With the recent rise in large loads, new Tariff schedules are emerging specifically tailored to their needs. The Smart Electric Power Alliance (SEPA) created and maintains a database containing these Tariff schedules for large loads in the US. This information is useful for understanding the terms and conditions in electric supply contracts and how they are being put together. [16]
Electric Rate Escalation
Since 2022, retail electricity prices for commercial and industrial sectors in the United States have risen faster than inflation, driven by surging demand from energy-intensive loads. In 2023, commercial electricity retail prices averaged $125/MWh, marking a 5% increase from the previous year, with forecasts suggesting continued upward trends through 2026 to $170/MWh. This rise particularly impacts large loads, such as data centers and manufacturing facilities, which face elevated operational costs, especially in regions with limited grid capacity. [17]
Additionally, expanding transmission infrastructure to accommodate this growing demand requires substantial investments, estimated at $20–$50 billion annually by 2030. These costs are frequently passed on to large consumers through higher electricity rates or connection fees, particularly in areas necessitating new transmission lines for data centers or industrial electrification. Compounding these challenges, wholesale electricity markets, such as PJM, exhibit significant price volatility due to capacity constraints and fluctuating fuel prices. For instance, PJM’s 2024/2025 capacity auction saw prices spike due to tightened supply rules, creating unpredictable costs for large energy consumers and complicating their budgeting and long-term planning efforts. [18] [19]

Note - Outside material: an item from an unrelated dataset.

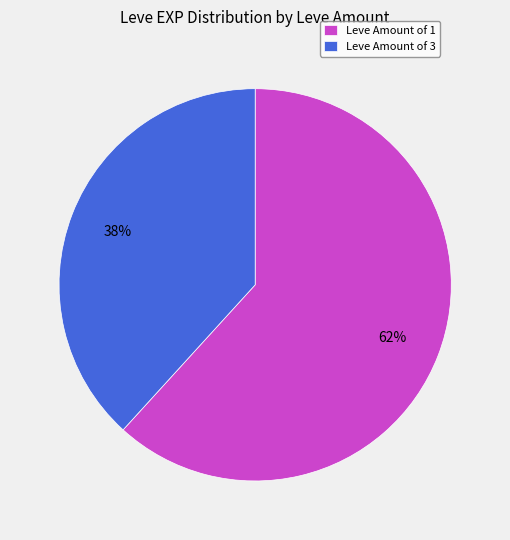

Which slice is the largest?

Leve Amount of 1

Wholesale electricity prices are influenced by a range of factors, including fuel costs, weather conditions, demand variability, and regulatory policies. The U.S. Energy Information Administration (EIA) provides comprehensive data and analysis on these trends. The charges from utilities to delivery electricity has increased significantly and that trend is expected to continue, even though the cost of generating electricity has remained relatively constant (Figure 2.4). In 2024, the average electric price before taxes and regulatory fees was 60% generation, 14% transmission, and 26% distribution (40% total for delivery). While the cost of generation is predicted to remain stable, the delivery charges are expected to increase, with delivery charges reaching 54% of the electric cost (before taxes and regulatory fees) by 2040. [20][21]
Risks and Benefits
Procuring electric supply from the grid presents both opportunities and challenges for large load consumers. Interconnection with the national grid can lead to cost savings, improved price transparency, and opportunities to participate in demand-side programs. On the other hand, it introduces exposure to market volatility, regulatory uncertainty, vulnerability to outages, and the risk of capacity shortfalls. As this chapter has pointed out above, trends show the reliability of the grid is decreasing, and the cost of delivery through the grid is increasing, which provides motivation for large loads to consider co-locating, or behind the meter (BTM), generation.